Upconverting Nanoparticles as Optical Sensors of Nano- to Micro-Newton Forces
journal contributionposted on 12.06.2017, 21:29 by Alice Lay, Derek S. Wang, Michael D. Wisser, Randy D. Mehlenbacher, Yu Lin, Miriam B. Goodman, Wendy L. Mao, Jennifer A. Dionne
Mechanical forces affect a myriad of processes, from bone growth to material fracture to touch-responsive robotics. While nano- to micro-Newton forces are prevalent at the microscopic scale, few methods have the nanoscopic size and signal stability to measure them in vivo or in situ. Here, we develop an optical force-sensing platform based on sub-25 nm NaYF4 nanoparticles (NPs) doped with Yb3+, Er3+, and Mn2+. The lanthanides Yb3+ and Er3+ enable both photoluminescence and upconversion, while the energetically coupled d-metal Mn2+ adds force tunability through its crystal field sensitivity. Using a diamond anvil cell to exert up to 3.5 GPa pressure or ∼10 μN force per particle, we track stress-induced spectral responses. The red (660 nm) to green (520, 540 nm) emission ratio varies linearly with pressure, yielding an observed color change from orange to red for α-NaYF4 and from yellow–green to green for d-metal optimized β-NaYF4 when illuminated in the near infrared.
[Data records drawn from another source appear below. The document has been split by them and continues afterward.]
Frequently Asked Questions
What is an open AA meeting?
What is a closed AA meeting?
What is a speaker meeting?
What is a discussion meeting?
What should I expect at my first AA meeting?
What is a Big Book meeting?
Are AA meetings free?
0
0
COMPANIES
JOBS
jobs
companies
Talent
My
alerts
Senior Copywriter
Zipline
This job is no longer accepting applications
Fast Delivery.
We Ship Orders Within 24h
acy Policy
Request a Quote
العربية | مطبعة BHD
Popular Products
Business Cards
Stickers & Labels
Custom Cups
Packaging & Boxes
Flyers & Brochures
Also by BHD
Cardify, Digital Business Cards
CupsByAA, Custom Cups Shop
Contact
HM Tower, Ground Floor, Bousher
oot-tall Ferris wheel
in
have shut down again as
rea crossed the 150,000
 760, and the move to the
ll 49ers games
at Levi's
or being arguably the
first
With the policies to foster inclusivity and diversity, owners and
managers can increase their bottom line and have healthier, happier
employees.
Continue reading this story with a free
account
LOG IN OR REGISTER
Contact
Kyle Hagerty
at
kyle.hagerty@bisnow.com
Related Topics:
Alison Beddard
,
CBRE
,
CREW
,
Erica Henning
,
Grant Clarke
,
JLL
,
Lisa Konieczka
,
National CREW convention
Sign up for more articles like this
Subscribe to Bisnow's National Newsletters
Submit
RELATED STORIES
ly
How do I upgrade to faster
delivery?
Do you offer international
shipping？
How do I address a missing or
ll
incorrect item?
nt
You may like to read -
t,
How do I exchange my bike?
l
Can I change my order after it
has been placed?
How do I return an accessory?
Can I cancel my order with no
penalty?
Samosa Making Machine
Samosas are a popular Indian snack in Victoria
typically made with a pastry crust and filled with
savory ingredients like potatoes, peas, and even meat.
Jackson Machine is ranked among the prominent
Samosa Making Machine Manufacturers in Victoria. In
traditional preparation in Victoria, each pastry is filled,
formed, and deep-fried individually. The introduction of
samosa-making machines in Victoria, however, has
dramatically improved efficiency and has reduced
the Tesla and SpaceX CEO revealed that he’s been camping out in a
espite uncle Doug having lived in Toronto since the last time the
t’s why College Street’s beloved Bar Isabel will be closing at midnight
Consistent readouts are recorded over multiple pressure cycles and hours of illumination. With the nanoscopic size, a dynamic range of 100 nN to 10 μN, and photostability, these nanoparticles lay the foundation for visualizing dynamic mechanical processes, such as stress propagation in materials and force signaling in organisms.